**Page extract:**
The nature of the clients and/or trading activity on behalf of client accounts are such that trade aggregation does not garner any client benefit (in regards to mutual funds for example).

Directing Brokerage for Client Referrals

The Adviser and its associated persons do not receive client referrals from Broker/Dealers or third parties as consideration for selecting or recommending brokers for client accounts.

Directed Brokerage

The Adviser generally does not allow clients to direct brokerage.

 

 

Review of Accounts – Item 13

 

Periodic Reviews

Account reviewers are, as the 1st Line of Defense, the Investment Adviser Representatives responsible for the account and, as the 2nd Line of Defense, the Chief Compliance Officer.  Account reviews are performed no less than annually by the Investment Adviser Representatives and the CCO, who sample test client accounts periodically other than annually. They  are  instructed  to  consider  the  client’s  current  security  positions  and  the likelihood that the performance of each security will contribute to the investment objectives of the client.

 

Review Triggers

Accounts  are  reviewed  no  less  than  annually  or  more  frequently  when  market conditions dictate.  Other conditions that may trigger a review are changes in the tax laws, new investment information, significant market movements and changes in a client’s financial or personal situation.

 

Regular Reports

Adviser provides a quarterly statement to the client summarizing the value of the client’s portfolio. In addition, the Adviser will provide an investment report to the client when the client attends an annual review. This report details the performance of the portfolio and the holdings in the entire portfolio.  This report is used as the basis to make any needed changes to the client’s portfolio.  In addition, clients receive statements of account positions no less than quarterly from the account custodian.  Client should use the statement from the custodian as the official statement of the account’s position and value, and compare that statement with other statements and reports provided by the Adviser.  If discrepancies exist, client should notify the Adviser.

 

Client Referrals and Other Compensation – Item 14

 

Incoming Client Referrals

The Adviser receives client referrals which may come from current clients, estate planning attorneys, accountants, employees, personal friends of employees and other similar sources. Adviser does not compensate referring parties for these referrals.

 

 

Referrals to Third Parties

The Adviser does not accept referral fees or any form of remuneration from other professionals when a prospect or client is referred to the third party.

 

Custody – Item 15

 

Custody Policy

The Adviser does not accept or permit itself or its employees from obtaining custody of client assets including cash or securities, or from acting as trustee, providing bill paying service, having password access to control account activity or having any other form of controlling client assets.  All checks or wire transfers to fund client accounts are required to be made out to/sent to the account custodian.

 

Account Statements

All  assets  are  held  at  qualified  custodians  and  the  custodians  provide  account statements not less frequently than quarterly to clients at their address of record.  Clients should carefully review such statements for any discrepancies or inaccuracies.

**Exercise tasks:**
1. Copy out the investment adviser disclosure word for word, starting at "Referrals to Third" and ending at "to the account custodian.".
2. Carry on writing the investment adviser disclosure from the point where it ends.

**Dataset rows:**
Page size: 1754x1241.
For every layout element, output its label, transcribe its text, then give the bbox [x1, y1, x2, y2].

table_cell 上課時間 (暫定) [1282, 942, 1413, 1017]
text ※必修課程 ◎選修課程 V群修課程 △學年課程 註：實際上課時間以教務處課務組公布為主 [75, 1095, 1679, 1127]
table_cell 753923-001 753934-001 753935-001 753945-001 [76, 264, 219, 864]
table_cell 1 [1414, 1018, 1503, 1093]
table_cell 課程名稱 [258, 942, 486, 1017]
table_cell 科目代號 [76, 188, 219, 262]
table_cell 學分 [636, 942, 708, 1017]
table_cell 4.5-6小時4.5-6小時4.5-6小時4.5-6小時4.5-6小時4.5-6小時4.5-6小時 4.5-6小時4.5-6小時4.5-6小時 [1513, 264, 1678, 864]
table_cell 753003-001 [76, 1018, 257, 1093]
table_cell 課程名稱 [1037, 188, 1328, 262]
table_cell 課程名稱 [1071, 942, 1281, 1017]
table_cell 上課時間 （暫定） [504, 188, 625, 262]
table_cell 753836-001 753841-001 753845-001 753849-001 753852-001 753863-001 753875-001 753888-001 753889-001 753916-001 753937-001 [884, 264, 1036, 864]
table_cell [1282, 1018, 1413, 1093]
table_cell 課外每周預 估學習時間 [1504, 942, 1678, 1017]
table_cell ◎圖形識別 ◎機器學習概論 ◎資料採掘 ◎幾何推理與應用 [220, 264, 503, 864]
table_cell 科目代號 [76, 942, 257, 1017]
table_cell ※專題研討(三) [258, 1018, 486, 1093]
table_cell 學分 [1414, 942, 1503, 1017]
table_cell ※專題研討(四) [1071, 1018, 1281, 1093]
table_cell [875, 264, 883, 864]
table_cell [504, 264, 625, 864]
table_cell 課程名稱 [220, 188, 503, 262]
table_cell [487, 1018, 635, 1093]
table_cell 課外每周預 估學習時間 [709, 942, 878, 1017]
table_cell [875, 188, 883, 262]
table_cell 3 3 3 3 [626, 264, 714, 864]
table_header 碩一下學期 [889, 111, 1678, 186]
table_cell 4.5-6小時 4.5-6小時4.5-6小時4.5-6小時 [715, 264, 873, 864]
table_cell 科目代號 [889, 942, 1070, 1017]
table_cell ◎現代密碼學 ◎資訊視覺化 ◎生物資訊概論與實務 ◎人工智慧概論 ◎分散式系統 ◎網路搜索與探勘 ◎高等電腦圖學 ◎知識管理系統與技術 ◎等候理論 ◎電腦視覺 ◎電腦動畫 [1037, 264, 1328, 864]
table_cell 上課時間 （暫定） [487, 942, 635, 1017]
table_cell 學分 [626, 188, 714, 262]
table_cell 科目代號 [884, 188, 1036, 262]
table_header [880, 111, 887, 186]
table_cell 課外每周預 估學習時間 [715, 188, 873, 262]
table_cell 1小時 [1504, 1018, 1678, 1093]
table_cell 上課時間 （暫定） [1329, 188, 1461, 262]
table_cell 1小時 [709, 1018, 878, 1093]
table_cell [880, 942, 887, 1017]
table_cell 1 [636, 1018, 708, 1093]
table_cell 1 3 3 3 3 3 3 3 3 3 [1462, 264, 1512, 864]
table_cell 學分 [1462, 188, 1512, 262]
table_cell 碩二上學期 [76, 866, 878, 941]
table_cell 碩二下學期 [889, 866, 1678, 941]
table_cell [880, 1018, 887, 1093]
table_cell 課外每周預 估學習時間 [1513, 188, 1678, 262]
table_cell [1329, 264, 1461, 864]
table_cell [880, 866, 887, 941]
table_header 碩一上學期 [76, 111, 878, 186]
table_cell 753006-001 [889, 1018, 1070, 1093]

**Solved problems:**
1.
Referrals to Third Parties

The Adviser does not accept referral fees or any form of remuneration from other professionals when a prospect or client is referred to the third party.

 

Custody – Item 15

 

Custody Policy

The Adviser does not accept or permit itself or its employees from obtaining custody of client assets including cash or securities, or from acting as trustee, providing bill paying service, having password access to control account activity or having any other form of controlling client assets.  All checks or wire transfers to fund client accounts are required to be made out to/sent to the account custodian.

2.
Performance Reports

Pursuant to amendments to Rule 206(4) under the Investment Advisers Act of 1940, the Securities and Exchange Commission now requires advisers to urge clients to compare the information set forth in their statement from the Adviser, if the Adviser sends separate statements/reports, with the statements received directly from the custodian to ensure accuracy of all account transactions.

 

Investment Discretion – Item 16

 

The Adviser contracts for limited discretionary authority to transact portfolio securities accounts on behalf of clients.  Discretionary authority is granted either by the Adviser’s investment management agreement and/or by a separate limited power of attorney where such document is required. The Adviser has the authority to determine, without obtaining specific client consent, the securities to be bought or sold, and the amount of the securities to be bought or sold.  A firm’s discretionary authority regarding investments may however be subject to certain limitations. These limitations are recognized as the restrictions and prohibitions placed by the client on transactions in certain types of business or industries. All such restrictions are to be agreed upon in writing at the account’s inception or, upon specific instruction of the client, at any point thereafter.

The Adviser will consult with the client where discretion is not obtained prior to each trade in order to obtain client approval for the transaction(s).

 

The client authorizes the discretion to select the custodian to be used and the commission rates paid by the Adviser.

 

Voting Client Securities – Item 17

 

The Adviser will not vote nor advise clients how to vote proxies for securities held in client accounts. The client clearly keeps the authority and responsibility for the voting of these proxies. The Adviser does not give any advice or take any action with respect to the voting of these proxies. For accounts subject to the provisions of the Employee Retirement Income Security Act of 1974 (“ERISA”), the plan fiduciary specifically keeps the authority and responsibility for the voting of any proxies for securities held in plan accounts. The Adviser promptly passes along any proxy voting information to the clients or their representatives.

Adviser likewise does not provide any advice or services related to class action lawsuits or bankruptcies.  If Adviser receives information of this nature, it will forward it to the client for consideration.

 

Financial Information – Item 18

 

The Adviser does not have any financial impairment that will preclude the firm from meeting contractual commitments to clients. The Adviser has not been the subject of a bankruptcy petition in the last 10 years.

The Adviser is not required to provide a balance sheet as it does not serve as a custodian for client funds or securities, and does not require prepayment of fees of more than $1,200 per client, and six months or more in advance.

 

 

 

 

 

 

 

 

Exhibit A – Business Continuity Plan

 

The Adviser has a Business Continuity Plan in place that provides detailed steps to mitigate and recover from the loss of office space, communications, services or key people.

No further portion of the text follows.